USING THE INFORMATION>
[A] Translate into French the following sentence from the lecture abstract on ring-closing synthesis: "This skeleton is present in epibatidine, a very active analgesic compound isolated from the skin of the Ecuadorian frog Epipedobates tricolor."
[B] Carry on the lecture abstract on ring-closing synthesis, starting immediately after its final sentence.

(SELECTED PASSAGE Opens)

The lecture will discuss ringclosing methodology for the synthesis of several classes of azabicyclic and azamulticyclic derivatives designed towards agrochemical or medicinal applications.
A dynamic ring closure has been deloped for the synthesis of 7-azabicyclo[2.2.1]heptanes. This skeleton is present in epibatidine, a very active analgesic compound isolated from the skin of the Ecuadorian frog Epipedobates tricolor. Its potency was proven to be 200-fold higher than morphine, however epibatidine cannot be used clinically because of its high toxicity. Different classes of epibatidine analogues have been prepared trying to minimize toxicity while maintaining the analgesic properties.
Gold catalysed ringclosing reactions have been developed for the synthesis of functionalised isoindoles, dehydrothiazoles and pyrroles.The ring closing involves a 5-exodig cyclization, followed by a [1,3]-alkyl shift and a [1,5]-H shift.

(SELECTED PASSAGE Closes)
(DATA TO EXAMINE Opens)

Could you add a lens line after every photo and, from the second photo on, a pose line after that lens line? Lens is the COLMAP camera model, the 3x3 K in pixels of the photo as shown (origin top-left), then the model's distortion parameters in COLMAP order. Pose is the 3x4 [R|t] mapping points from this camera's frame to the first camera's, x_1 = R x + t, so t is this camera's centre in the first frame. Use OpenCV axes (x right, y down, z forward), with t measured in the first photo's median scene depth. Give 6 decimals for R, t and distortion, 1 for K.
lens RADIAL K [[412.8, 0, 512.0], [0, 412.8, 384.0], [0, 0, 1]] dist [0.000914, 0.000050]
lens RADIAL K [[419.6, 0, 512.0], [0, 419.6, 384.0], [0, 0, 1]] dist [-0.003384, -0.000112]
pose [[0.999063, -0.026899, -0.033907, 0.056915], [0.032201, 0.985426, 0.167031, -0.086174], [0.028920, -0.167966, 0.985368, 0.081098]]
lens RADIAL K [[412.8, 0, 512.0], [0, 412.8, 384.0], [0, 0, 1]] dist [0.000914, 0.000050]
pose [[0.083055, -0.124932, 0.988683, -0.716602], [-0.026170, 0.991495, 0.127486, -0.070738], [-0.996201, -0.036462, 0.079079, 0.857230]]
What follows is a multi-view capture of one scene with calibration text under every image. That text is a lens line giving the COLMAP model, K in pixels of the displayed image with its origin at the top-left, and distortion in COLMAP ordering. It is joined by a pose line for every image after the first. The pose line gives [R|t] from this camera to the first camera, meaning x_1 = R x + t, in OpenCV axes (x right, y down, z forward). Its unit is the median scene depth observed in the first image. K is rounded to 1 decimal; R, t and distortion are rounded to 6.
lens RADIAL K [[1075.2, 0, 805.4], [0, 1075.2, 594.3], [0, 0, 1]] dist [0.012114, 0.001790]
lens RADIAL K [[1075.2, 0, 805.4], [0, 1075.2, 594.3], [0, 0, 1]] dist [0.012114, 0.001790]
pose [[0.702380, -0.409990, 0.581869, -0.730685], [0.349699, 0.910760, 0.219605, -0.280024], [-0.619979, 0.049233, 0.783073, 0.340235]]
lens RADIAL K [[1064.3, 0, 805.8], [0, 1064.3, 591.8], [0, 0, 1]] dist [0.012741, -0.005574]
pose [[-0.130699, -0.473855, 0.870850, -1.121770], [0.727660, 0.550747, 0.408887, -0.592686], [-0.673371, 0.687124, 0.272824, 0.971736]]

(DATA TO EXAMINE Closes)

RESULTS OF THE EXERCISE>
[A] Ce squelette est présent dans l'épibatidine, un composé analgésique très actif isolé de la peau de la grenouille équatorienne Epipedobates tricolor.

[B]
Diketopiperazines are well recognized as an important moiety in medicinal active secondary metabolites of plants. We developed a new cyclization for the straightforward synthesis of constrained diketopiperazine analogues of the brevianamide family. This new class of analogues with a 3,5-bridged structure and bearing an alfa-chloro amine function allows the synthesis of a library of compounds using a variety of nucleophiles. We also performed ab initio calculations to get insight on the mechanism of the DKP-tryptophane ring closure.